Right now, one of the greatest threats to reproductive health worldwide is the U.S. Mexico City Policy, also known as the Global Gag Rule. The gag rule is a potent example of how dozens of nations and hundreds of thousands of women can be affected by a single presidential edict. Ronald Reagan introduced the gag rule in 1984 at a population conference in Mexico City. The policy banned funding foreign health agencies and non-governmental organizations that provided abortions or referrals for abortion. Bill Clinton overturned the gag rule when he was president, but George W. Bush reinstated it immediately after taking office in January 2001, adding bans on funding for organizations that are involved with abortion education or political activism in any way.

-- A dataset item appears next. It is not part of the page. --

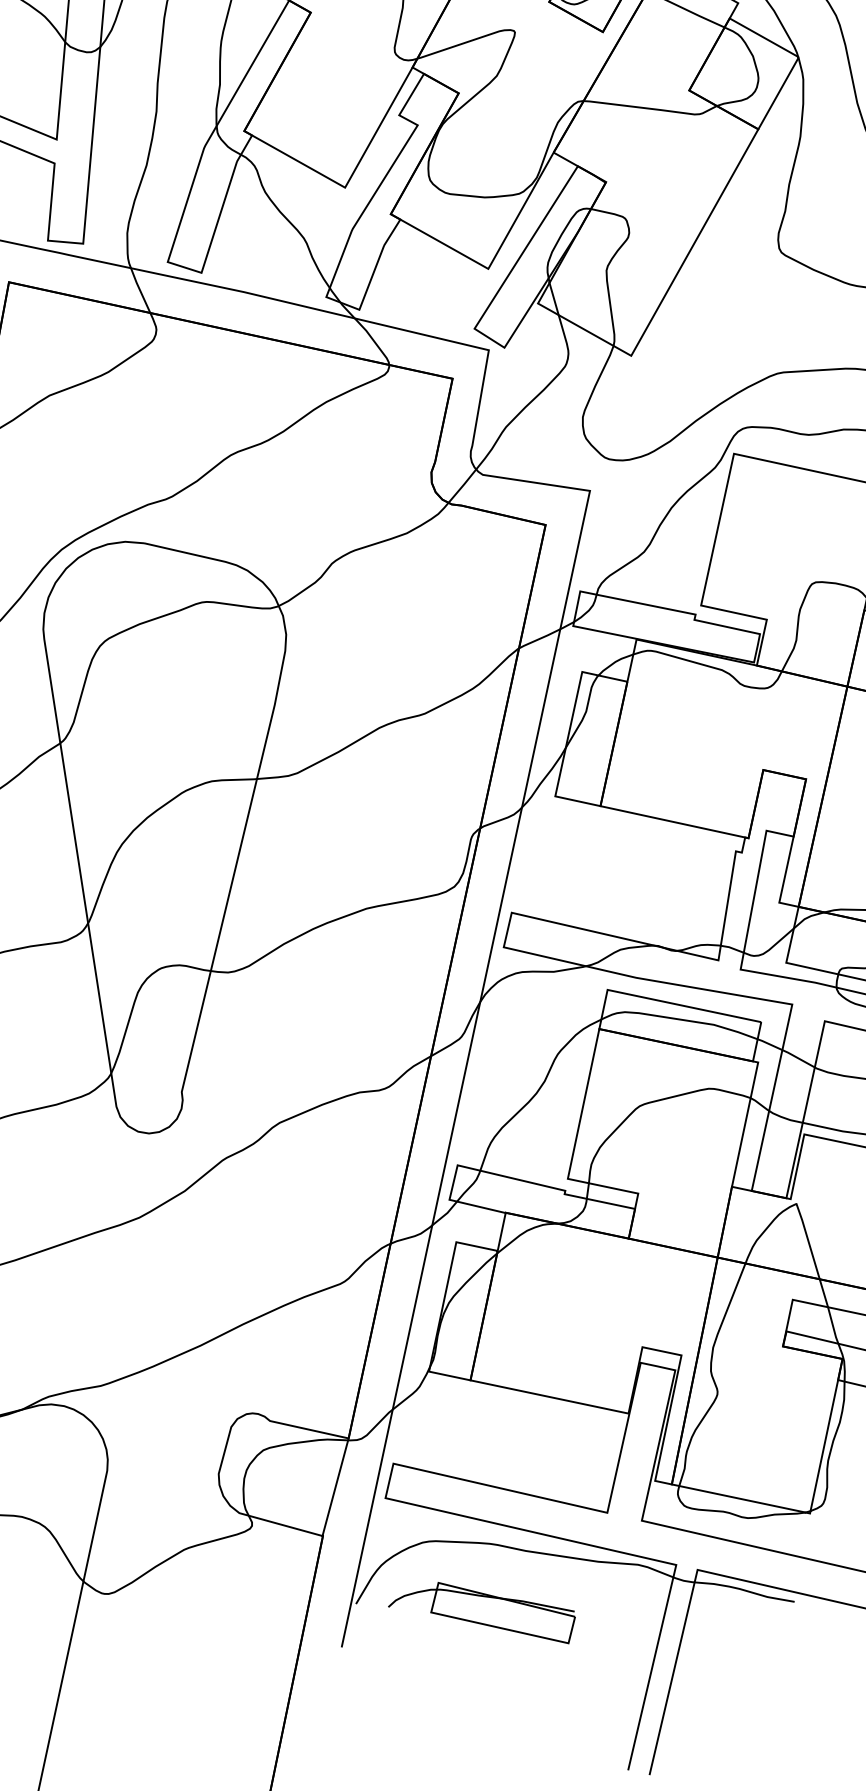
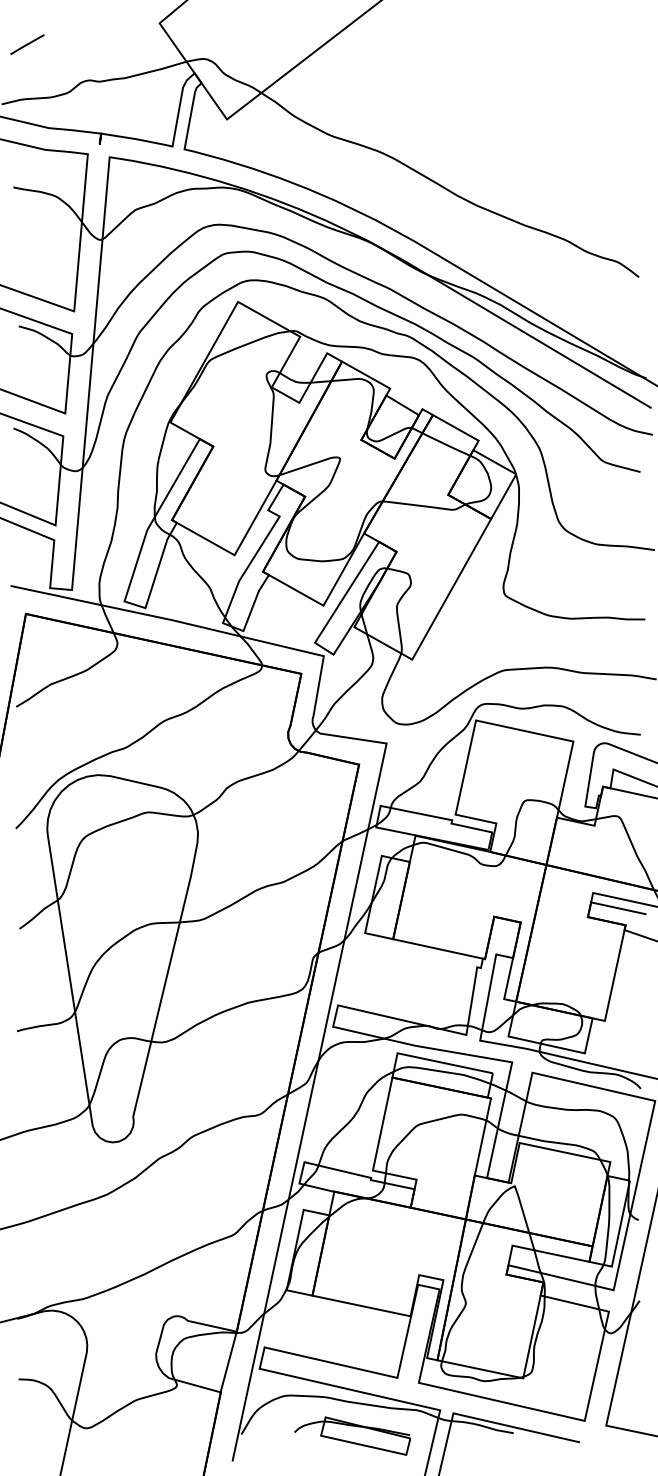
part: (481, 1612) -> (352, 1435), moved

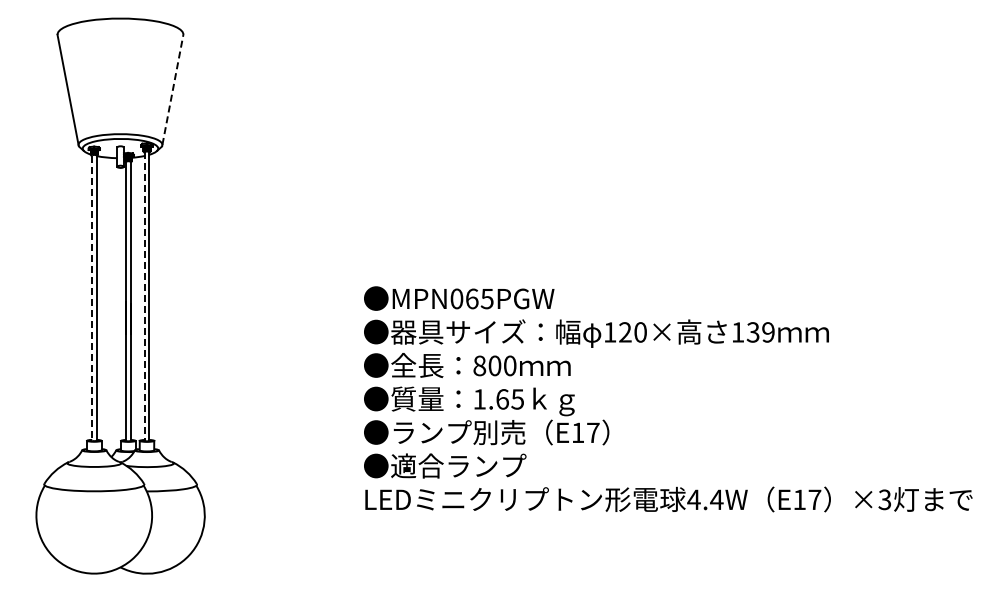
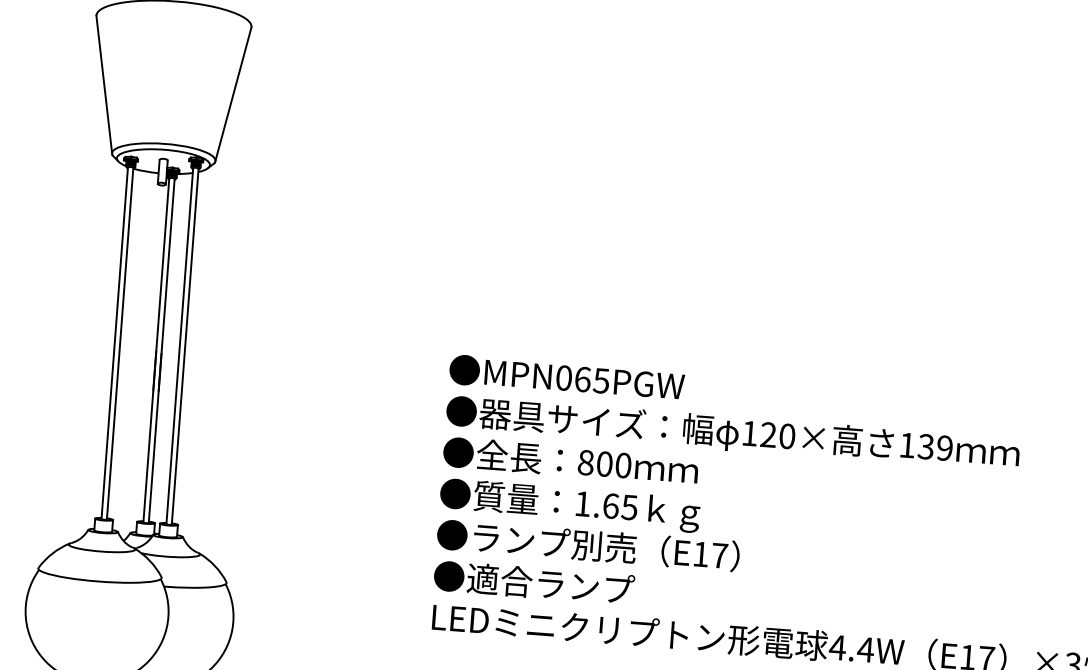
line: (172, 89) -> (233, 93), dashed -> solid
line: (144, 297) -> (179, 347), dashed -> solid
line: (92, 298) -> (115, 343), dashed -> solid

Alongside this policy, Bush withdrew in 2002 $34 million of foreign aid that had been earmarked for the United Nations Population Fund, the biggest provider of reproductive health services in the developing world. As of 2002, the UNPF had a $274 million budget. Using previous years as a guide, the UNFPA estimated that the funding cut would result in 2 million unwanted pregnancies, 800,000 abortions, 4,700 instances of maternal mortality, and the death of 77,000 children under five. Overturning the UNFPA funding cut and the Mexico City Policy could be the most powerful means of improving women’s health worldwide.
In Kenya, the International Planned Parenthood Federation’s refusal to comply with the Mexico City Policy criteria led to the partial or complete shutdown of five medical centers, many of which were the sole regional providers of prenatal care, mammograms, and pap smears, in addition to contraception and abortion. One such shutdown in Mathare Valley left more than 300,000 Kenyans without medical care. In the midst of the AIDS crisis, Zambian organizations were left unable to distribute contraceptives. And in Nepal, after the loss of $100,000 of funding, the central family planning clinic was forced to dismiss 60 staff members and stop providing mobile clinics. The U.S. Mexico City Policy has proven the vulnerability of international women’s health to U.S. foreign policy and funding changes.